Porque curar não é apenas melhorar; é rever o que foi construído sobre dor. E nada que foi moldado como defesa se desfaz sem resistência. A alma, acostumada a sobreviver, estranha a ideia de existir com liberdade.
O processo de cura é um território que pede coragem. Não é um caminho linear, nem esteticamente belo; é o lugar onde o que estava adormecido acorda, o que foi negado vem à tona, e o que parecia esquecido pede para ser olhado com amor.

A travessia da dor
Freud já dizia que o inconsciente sempre retorna. Aquilo que evitamos não desaparece, apenas muda de forma. E um dia, o que não foi escutado dentro de nós começa a gritar por reconhecimento.
A cura, então, não é mágica; é processo. É o lento e compassivo exercício de sustentar o que antes se tentava apagar.
Bion, que é uma referência na psicanalise, chamava isso de capacidade negativa: a habilidade de permanecer em estados de incerteza, de não saber o que virá, mas ainda assim confiar.
Um autor que eu admiro diria que, nesse percurso, o ambiente interno precisa ser recriado. Precisamos de um novo colo simbólico; uma “mãe suficientemente boa”, para reaprender a viver em segurança dentro de nós mesmos.
A cura começa quando paramos de lutar contra o que sentimos e passamos a dialogar com o que fomos.
O desmonte das idealizações
Muitas vezes, queremos ser curados sem precisar mudar. Queremos cura que preserve o velho “eu”, o mesmo padrão, o mesmo controle. Mas a cura real não é uma reforma; é uma reconstrução.
Jung dizia que “não nos tornamos iluminados ao imaginar figuras de luz, mas ao tornar consciente a escuridão. ”Por isso, curar é integrar, não apagar.

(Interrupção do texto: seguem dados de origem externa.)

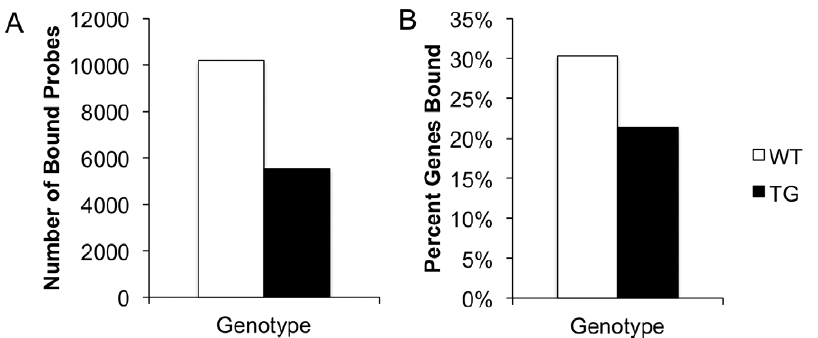
Figure 1. AcH3 interactions at gene loci are decreased in TG striata. (A) The number of AcH3-bound probes in WT (white bars) and TG (black bars) striata. (B) Percent of total genes bound by AcH3 in WT and TG striata.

É reconhecer que há beleza nas partes que um dia rejeitamos.
O ego idealiza um final bonito.
Mas a alma quer verdade; e verdade, às vezes, dói antes de libertar.
O que eu vejo, sobre a dimensão espiritual da cura
Há uma parte da cura que a psicologia/psicanalise explica, e outra que só o sagrado alcança.
Deus não cura apenas o sintoma; Ele toca o centro. E o centro nem sempre está visível. Ele entra por caminhos que desafiam a lógica, desmonta o que estava bem estruturado, mas estéril, e planta vida onde só havia aparência.
O processo divino de cura é silencioso, paciente e, por vezes, desconcertante. Ele não vem para restaurar o “antigo eu”, mas para nos devolver à essência que esquecemos enquanto tentávamos ser fortes.
Talvez a cura seja isso: um retorno ao que é verdadeiro, ainda que doa atravessar o falso.
O que floresce depois
A cura não será como você imagina. Mas será melhor do que você espera.
Ela não virá apenas como alívio, mas como ampliação. Não será um fim da dor, mas o começo de um novo olhar sobre ela.
E um dia, quando você se olhar sem pressa, perceberá: a dor que te derrubou foi a mesma que abriu espaço para caber amor.
Selah.
Por Fernanda Gregório Fonseca
📚 Referências
Meus pensamentos,
E também...
Freud, S. (1917). Luto e Melancolia.
Winnicott, D. W. (1965). The Maturational Processes and the Facilitating Environment.
Bion, W. R. (1962). Learning from Experience.
Jung, C. G. (1959). Aion: Estudos sobre o simbolismo do si-mesmo.
Nouwen, H. (1992). The Inner Voice of Love.